● **Elenco dei compiti**:
**1)** Riproduci fedelmente la parte del brano compresa tra "Questa è la" e "forza della legge.", estremi inclusi.
**2)** Secondo il brano, quale somma approva ogni anno il capo della Casa Bianca?

● **Brano di testo**:

"""

Gli statunitensi che viaggiassero verso la più grande isola delle Antille si renderanno conto che insoddisfazione non é opposizione e quindi le richieste popolari per una vita migliore, non sono relazionati con sentimenti controrivoluzionari.

Inoltre, si renderebbero conto come il loro Governo male impiega il denaro dei contribuenti nel mantenere un minuscolo gruppo di persone perché creino correnti d’opinione all’estero, persone che né lavorano né studiano, e sono solo mantenute da Washington con parte dei 20 milioni che annualmente approva il capo della Casa Bianca, piuttosto che devolverli nel sistema della sanità e dell’istruzione dei suoi cittadini.

I firmatari della lettera non vogliono aiutare a migliorare la situazione di Cuba, ma cercano di rovesciare l’attuale sistema socialista dall’interno, quindi desiderano agire con il popolo cubano, al fine di influenzare psicologicamente e politicamente e trasferire i   valori della società USA e corrodere, dalla base, la popolazione.

Questa è la ragione dell’interesse dimostrato nei lavoratori privati ​​e le piccole imprese che si aprono oggi a Cuba, perché sognano che questi possano acquisire il potere economico sufficiente per esigere cambi politici, ovviamente a favore degli USA, e convertire l’isola in ciò che era fino al 1958, una neo colonia yankee.

Tenuto conto di questa timore, i recalcitranti della mafia anticubana insistono a mantenere Cuba nella lista dei paesi terroristi, nonostante da mezzo secolo Cuba é vittima di azioni terroristiche; lo stesso Carlos Alberto Montaner è un latitante della giustizia cubana per aver eseguito atti terroristici all’inizio degli anni ’60 del secolo scorso, quando fu reclutato dalla CIA, cercando poi asilo in un’ambasciata latino-americana per eludere la forza della legge.

"""

● **Dati forniti**:

"""

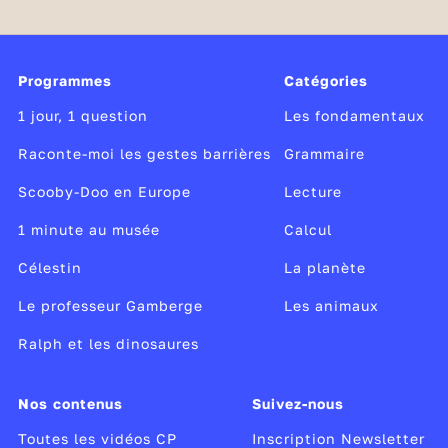
chicken
milk
cream
Programmes
Catégories
chocolat
1 jour, 1 question
Les fondamentaux
coffee
Raconte-moi les gestes barrières
Grammaire
honey
Scooby-Doo en Europe
Lecture
cake
1 minute au musée
Calcul
banana
Célestin
La planète
grapes
Le professeur Gamberge
Les animaux
orange
Ralph et les dinosaures
mushroom
zucchini
Nos contenus
Suivez-nous
tomato
Toutes les vidéos CP
Inscription Newsletter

"""

● **Risposte per compito**:
**1)**
Questa è la ragione dell’interesse dimostrato nei lavoratori privati ​​e le piccole imprese che si aprono oggi a Cuba, perché sognano che questi possano acquisire il potere economico sufficiente per esigere cambi politici, ovviamente a favore degli USA, e convertire l’isola in ciò che era fino al 1958, una neo colonia yankee.

Tenuto conto di questa timore, i recalcitranti della mafia anticubana insistono a mantenere Cuba nella lista dei paesi terroristi, nonostante da mezzo secolo Cuba é vittima di azioni terroristiche; lo stesso Carlos Alberto Montaner è un latitante della giustizia cubana per aver eseguito atti terroristici all’inizio degli anni ’60 del secolo scorso, quando fu reclutato dalla CIA, cercando poi asilo in un’ambasciata latino-americana per eludere la forza della legge.

**2)** Approva ogni anno 20 milioni.